▶ [TASK BRIEF]: Render the data below as a numbered list, from the start through the line containing "военнослужащие Внутренних войск сумели", and skip any blank lines.

▶ [DATA SHOWN]:

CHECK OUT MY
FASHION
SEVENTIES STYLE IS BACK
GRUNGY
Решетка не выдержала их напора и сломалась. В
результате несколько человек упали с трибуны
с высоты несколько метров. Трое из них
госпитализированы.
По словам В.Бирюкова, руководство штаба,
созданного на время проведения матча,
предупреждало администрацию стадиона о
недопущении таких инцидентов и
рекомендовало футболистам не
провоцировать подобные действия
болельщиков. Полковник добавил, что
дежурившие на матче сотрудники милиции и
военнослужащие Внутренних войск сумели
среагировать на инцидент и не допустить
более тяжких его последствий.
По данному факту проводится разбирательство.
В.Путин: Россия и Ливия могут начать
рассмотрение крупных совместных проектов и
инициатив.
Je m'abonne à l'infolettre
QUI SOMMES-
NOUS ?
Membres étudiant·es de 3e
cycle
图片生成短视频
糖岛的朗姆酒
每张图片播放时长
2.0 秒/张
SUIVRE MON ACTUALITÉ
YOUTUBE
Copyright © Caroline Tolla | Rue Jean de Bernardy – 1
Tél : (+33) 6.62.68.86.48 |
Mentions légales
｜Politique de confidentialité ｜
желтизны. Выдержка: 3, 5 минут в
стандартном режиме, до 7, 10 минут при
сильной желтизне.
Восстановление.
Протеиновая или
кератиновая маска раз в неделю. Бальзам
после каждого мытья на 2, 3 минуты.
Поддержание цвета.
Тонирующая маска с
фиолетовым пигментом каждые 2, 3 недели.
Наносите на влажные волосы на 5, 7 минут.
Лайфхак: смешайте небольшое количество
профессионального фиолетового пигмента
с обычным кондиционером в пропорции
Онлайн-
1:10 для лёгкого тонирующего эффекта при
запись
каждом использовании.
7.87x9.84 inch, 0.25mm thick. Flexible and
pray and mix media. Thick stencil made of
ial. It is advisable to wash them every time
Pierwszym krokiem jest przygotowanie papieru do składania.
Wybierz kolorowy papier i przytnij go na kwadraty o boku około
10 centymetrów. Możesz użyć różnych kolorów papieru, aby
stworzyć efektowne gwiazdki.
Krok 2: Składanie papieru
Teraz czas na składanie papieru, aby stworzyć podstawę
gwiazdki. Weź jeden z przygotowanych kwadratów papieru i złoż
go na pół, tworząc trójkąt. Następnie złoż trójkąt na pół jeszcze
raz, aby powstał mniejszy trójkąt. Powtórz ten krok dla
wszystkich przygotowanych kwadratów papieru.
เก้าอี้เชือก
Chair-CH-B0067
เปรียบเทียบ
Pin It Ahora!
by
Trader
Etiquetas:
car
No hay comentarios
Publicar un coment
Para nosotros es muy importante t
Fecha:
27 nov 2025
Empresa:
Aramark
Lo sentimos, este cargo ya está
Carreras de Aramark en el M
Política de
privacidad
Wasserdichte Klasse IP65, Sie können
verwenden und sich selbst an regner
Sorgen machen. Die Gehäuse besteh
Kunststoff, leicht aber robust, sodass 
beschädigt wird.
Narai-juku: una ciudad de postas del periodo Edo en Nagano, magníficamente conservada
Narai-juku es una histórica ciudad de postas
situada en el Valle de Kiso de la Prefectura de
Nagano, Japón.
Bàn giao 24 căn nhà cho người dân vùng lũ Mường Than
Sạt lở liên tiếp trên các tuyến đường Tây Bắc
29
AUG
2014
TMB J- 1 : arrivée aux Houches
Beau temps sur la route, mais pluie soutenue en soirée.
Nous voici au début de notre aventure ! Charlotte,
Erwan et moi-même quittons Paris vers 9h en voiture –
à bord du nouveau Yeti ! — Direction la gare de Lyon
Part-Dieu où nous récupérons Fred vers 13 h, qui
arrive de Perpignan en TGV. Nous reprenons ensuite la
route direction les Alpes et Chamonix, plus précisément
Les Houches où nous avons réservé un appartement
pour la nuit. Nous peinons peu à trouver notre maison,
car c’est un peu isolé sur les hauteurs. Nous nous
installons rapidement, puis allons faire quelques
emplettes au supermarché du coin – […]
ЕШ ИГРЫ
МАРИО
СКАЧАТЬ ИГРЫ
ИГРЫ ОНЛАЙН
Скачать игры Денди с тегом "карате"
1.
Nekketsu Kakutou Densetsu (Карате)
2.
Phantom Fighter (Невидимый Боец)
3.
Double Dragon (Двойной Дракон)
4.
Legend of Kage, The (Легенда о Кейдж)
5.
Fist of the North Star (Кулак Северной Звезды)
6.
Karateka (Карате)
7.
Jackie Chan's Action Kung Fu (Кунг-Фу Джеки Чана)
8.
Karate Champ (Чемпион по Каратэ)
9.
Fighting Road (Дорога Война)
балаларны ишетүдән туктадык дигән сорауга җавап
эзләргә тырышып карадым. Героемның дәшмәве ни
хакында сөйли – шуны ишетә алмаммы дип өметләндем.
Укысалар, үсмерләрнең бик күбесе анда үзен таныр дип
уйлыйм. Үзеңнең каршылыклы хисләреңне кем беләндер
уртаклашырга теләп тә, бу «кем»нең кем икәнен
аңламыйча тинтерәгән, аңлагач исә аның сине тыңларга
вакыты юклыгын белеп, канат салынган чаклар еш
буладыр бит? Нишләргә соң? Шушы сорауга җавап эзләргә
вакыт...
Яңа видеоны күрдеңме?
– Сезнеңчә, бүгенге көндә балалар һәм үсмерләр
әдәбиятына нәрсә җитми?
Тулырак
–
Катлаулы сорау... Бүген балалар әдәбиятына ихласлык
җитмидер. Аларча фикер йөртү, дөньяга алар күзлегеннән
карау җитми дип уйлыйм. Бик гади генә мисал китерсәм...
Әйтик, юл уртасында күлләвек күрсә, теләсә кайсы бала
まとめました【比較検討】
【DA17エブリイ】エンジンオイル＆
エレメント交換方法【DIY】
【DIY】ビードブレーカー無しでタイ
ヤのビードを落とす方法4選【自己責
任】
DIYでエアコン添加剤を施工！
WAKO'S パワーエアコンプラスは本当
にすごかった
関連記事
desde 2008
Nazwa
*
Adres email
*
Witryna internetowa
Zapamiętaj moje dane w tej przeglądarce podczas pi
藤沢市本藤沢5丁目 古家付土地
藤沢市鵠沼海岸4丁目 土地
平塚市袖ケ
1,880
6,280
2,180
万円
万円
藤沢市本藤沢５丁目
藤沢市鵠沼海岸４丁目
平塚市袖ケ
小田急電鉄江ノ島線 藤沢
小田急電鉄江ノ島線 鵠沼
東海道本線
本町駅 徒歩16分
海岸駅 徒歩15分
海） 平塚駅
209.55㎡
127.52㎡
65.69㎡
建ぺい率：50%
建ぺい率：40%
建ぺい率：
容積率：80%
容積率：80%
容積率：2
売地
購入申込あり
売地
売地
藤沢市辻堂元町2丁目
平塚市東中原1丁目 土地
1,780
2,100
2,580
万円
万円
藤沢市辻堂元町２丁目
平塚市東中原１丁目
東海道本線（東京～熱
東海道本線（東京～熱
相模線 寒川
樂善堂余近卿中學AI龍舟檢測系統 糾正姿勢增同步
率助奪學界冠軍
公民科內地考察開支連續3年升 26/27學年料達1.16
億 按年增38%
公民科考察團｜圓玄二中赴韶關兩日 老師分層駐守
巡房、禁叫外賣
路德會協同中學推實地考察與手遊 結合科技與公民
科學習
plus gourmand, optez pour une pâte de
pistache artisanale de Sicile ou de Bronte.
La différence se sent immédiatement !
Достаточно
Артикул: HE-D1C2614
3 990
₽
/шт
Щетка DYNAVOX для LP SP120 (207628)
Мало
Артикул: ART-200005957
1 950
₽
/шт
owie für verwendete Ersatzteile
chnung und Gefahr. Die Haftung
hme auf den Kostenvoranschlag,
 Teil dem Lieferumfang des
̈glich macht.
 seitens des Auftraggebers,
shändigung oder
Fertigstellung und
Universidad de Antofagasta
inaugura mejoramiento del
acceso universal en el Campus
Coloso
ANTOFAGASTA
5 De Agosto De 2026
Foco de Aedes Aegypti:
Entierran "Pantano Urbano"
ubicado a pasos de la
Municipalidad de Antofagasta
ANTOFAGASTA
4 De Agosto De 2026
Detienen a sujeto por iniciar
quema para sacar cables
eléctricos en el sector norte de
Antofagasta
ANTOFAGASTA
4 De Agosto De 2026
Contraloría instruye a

▶ [WRITTEN RESPONSE]:
1. CHECK OUT MY
2. FASHION
3. SEVENTIES STYLE IS BACK
4. GRUNGY
5. Решетка не выдержала их напора и сломалась. В
6. результате несколько человек упали с трибуны
7. с высоты несколько метров. Трое из них
8. госпитализированы.
9. По словам В.Бирюкова, руководство штаба,
10. созданного на время проведения матча,
11. предупреждало администрацию стадиона о
12. недопущении таких инцидентов и
13. рекомендовало футболистам не
14. провоцировать подобные действия
15. болельщиков. Полковник добавил, что
16. дежурившие на матче сотрудники милиции и
17. военнослужащие Внутренних войск сумели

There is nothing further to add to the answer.